Backpropagation in neural style transfer

I’m trying to understand how optimization and backpropagation work.

In this code from Neural style transfer:

optimizer = optim.LBFGS([opt_img]);
n_iter=[0]

while n_iter[0] <= max_iter:

    def closure():
        optimizer.zero_grad()
        out = vgg(opt_img, loss_layers)
        layer_losses = [weights[a] * loss_fns[a](A, targets[a]) for a,A in enumerate(out)]
        loss = sum(layer_losses)
        loss.backward()
        n_iter[0]+=1
        return loss
    
    optimizer.step(closure)

Do the pretrained weights of VGG optimized?
(Or, do both opt_img and the weights of VGG optimized by LBFGS?)
(Do the weights of VGG stay same for every iterations, or they get optimized and different for each iterations?)

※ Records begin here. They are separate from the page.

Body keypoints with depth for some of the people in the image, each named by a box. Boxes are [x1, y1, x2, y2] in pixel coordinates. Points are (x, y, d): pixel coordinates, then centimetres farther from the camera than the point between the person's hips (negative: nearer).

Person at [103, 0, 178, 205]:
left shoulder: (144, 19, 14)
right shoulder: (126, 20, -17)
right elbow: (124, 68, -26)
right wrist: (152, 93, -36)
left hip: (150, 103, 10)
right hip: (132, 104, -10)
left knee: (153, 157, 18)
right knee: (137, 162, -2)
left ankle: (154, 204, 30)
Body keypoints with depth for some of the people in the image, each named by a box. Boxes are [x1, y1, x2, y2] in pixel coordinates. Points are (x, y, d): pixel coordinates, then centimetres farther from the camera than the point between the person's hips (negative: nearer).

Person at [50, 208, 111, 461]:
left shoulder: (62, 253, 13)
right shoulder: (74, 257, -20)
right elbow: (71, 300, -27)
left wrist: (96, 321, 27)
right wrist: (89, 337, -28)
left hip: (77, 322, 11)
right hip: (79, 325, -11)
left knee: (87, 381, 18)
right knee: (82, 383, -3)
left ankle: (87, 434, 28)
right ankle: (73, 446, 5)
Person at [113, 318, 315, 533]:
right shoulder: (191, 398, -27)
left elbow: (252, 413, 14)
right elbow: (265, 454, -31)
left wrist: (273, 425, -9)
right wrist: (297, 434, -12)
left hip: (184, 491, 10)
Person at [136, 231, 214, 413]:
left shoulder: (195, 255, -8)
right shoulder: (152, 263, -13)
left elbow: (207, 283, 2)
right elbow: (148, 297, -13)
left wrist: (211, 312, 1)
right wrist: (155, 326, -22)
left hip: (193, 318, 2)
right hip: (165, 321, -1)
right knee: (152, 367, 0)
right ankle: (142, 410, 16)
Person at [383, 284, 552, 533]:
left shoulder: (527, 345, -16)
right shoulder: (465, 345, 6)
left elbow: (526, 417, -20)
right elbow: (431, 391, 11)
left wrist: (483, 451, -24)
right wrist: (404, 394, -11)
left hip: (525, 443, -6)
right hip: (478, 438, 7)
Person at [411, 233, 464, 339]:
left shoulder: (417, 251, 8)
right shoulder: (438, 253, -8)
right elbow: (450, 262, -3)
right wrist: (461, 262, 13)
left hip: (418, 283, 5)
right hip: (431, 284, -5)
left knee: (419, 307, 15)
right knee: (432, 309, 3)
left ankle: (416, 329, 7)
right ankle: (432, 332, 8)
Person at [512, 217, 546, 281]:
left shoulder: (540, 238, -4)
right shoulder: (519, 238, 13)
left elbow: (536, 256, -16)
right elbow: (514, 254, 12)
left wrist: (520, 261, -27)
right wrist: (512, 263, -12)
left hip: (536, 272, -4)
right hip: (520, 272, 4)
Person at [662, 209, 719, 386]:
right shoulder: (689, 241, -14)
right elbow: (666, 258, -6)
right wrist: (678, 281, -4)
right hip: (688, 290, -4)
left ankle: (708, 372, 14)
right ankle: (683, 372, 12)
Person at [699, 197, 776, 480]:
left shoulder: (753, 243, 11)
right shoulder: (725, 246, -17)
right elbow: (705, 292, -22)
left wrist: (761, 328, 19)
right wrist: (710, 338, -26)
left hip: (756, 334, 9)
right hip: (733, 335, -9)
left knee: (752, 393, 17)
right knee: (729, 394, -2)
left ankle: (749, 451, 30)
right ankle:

The weights of the VGG are not modified. The only things your optimizer is allowed to change are the parameters you give it as its first argument: in this case all it can change is opt_img.

Great, thanks.
So does that mean loss.backward() calculates gradients on vgg layers down to the opt_img, then optimizer.step() modifies only opt_img?

Yep. As far as I know, all the other gradients are being calculated and accumulated, but for sure the only tensor modified is opt_img, because optimizer only knows about that tensor.

Now, i understood. Thanks